①花音は万引きをしたのか、しようとしたのか、していないのか?
②青柳は花音に何かをしたのか、しようとしたのか、していないのか?
正解が描かれていないので、ここは観る方それぞれの捉え方になってしまいます。

スピード違反を理由にパトカーから追跡を受け逃走していた乗用車が、他の走行していた自動車に衝突し、その車に乗っていた女性が怪我をしたという事件がありました。
その女性からパトカーの追跡は行き過ぎだったと訴えられましたが、裁判所は違法では無いと訴えを退けました。
逃げた花音を青柳が執ように追いかけたとしたらどうなのか?
映画を観ている限り、青柳は性犯罪を犯す人間には全く見えない。
花音はというととても大人しそうで、担任からも説教されて家では常に威圧的な父親に萎縮してしまっている。
スーパーの化粧品売り場で何となく手にしたマニキュアを“ふっ”とポケットに入れてしまった…かも、知れない。
たかが万引きごときと思うかもだけど、あんな個人スーパーでは小さな金額だってその損失は大きい。

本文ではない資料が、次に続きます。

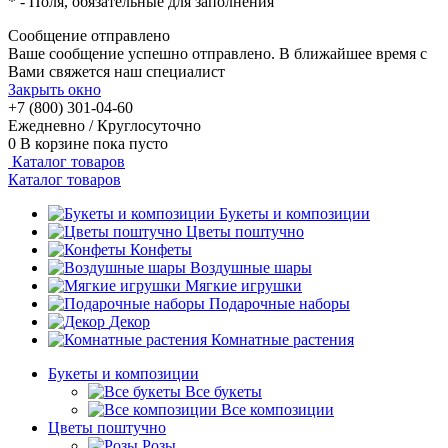
*
- Поля, обязательные для заполнения
Сообщение отправлено
Ваше сообщение успешно отправлено. В ближайшее время с
Вами свяжется наш специалист
Закрыть окно
+7 (800) 301-04-60
Ежедневно / Круглосуточно
0
В корзине
пока пусто
Каталог товаров
Каталог товаров
Букеты и композиции
Цветы поштучно
Конфеты
Воздушные шары
Мягкие игрушки
Подарочные наборы
Декор
Комнатные растения
Букеты и композиции
Все букеты
Все композиции
Цветы поштучно
Розы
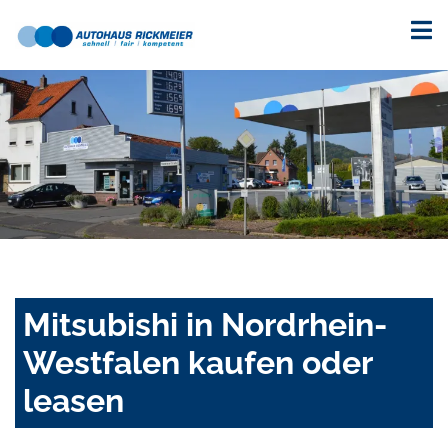
Mitsubishi in Nordrhein-
Westfalen kaufen oder
leasen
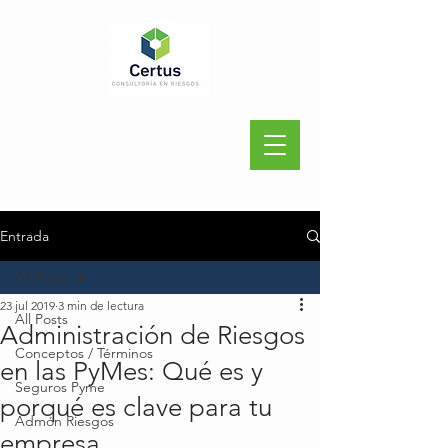
Entrada
All Posts
23 jul 2019
3 min de lectura
All Posts
Administración de Riesgos
Conceptos / Términos
en las PyMes: Qué es y
Seguros Pyme
porqué es clave para tu
Admón Riesgos
empresa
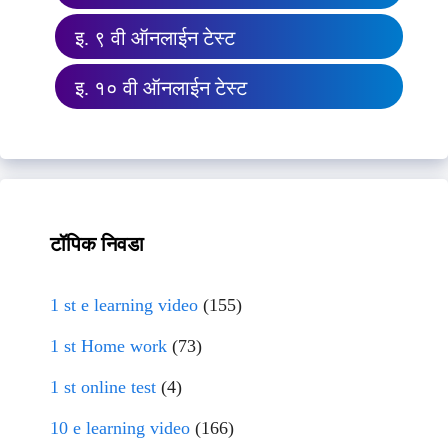
इ. ९ वी ऑनलाईन टेस्ट
इ. १० वी ऑनलाईन टेस्ट
टॉपिक निवडा
1 st e learning video
(155)
1 st Home work
(73)
1 st online test
(4)
10 e learning video
(166)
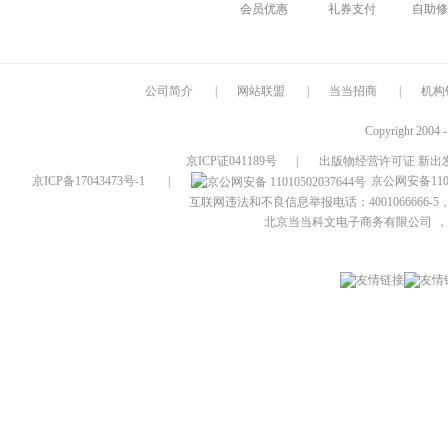
会员优惠
礼券支付
自助修
公司简介
|
网站联盟
|
当当招商
|
机构
Copyright 2004 
京ICP证041189号
|
出版物经营许可证 新出发
京ICP备17043473号-1
|
京公网安备1101
互联网违法和不良信息举报电话：4001066666-5，
北京当当科文电子商务有限公司
，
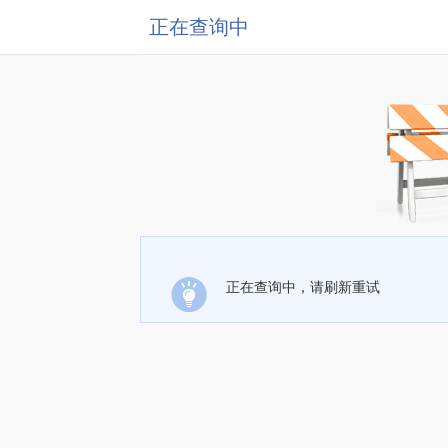
正在查询中
正在查询中，请刷新重试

車を運転する以上、いつでも殺人犯になり得る事を心に止めておかなければいけない。
まさに今回のように、花音を最初に轢いてしまった女性。
自責の念に駆られ自殺してしまう。
その後に完全に轢き殺してしまったであろうトレーラーの運転手はその後は全く出て来ない。
葬儀に向う添田。
何を今更と思う。
母と共に謝りに来た時の添田の態度が全ての原因だとは思わないけど、もちろん添田の父親としての気持ちは分からなくも無いけど、誰彼構わず怒りをぶつける事は許される事なのか。
いや、確かにそれは悲痛な叫びなんだけど。
この時の緑の台詞には圧巻。
また、自分を責める被害者を作ってしまった。
他にも花音の担任の今井も胸を痛めている。

結局、最初に出された課題が解けない以上は、だれもが被害者であって誰もが加害者になってしまう。
久し振りにとても重く考えさせられた作品でした。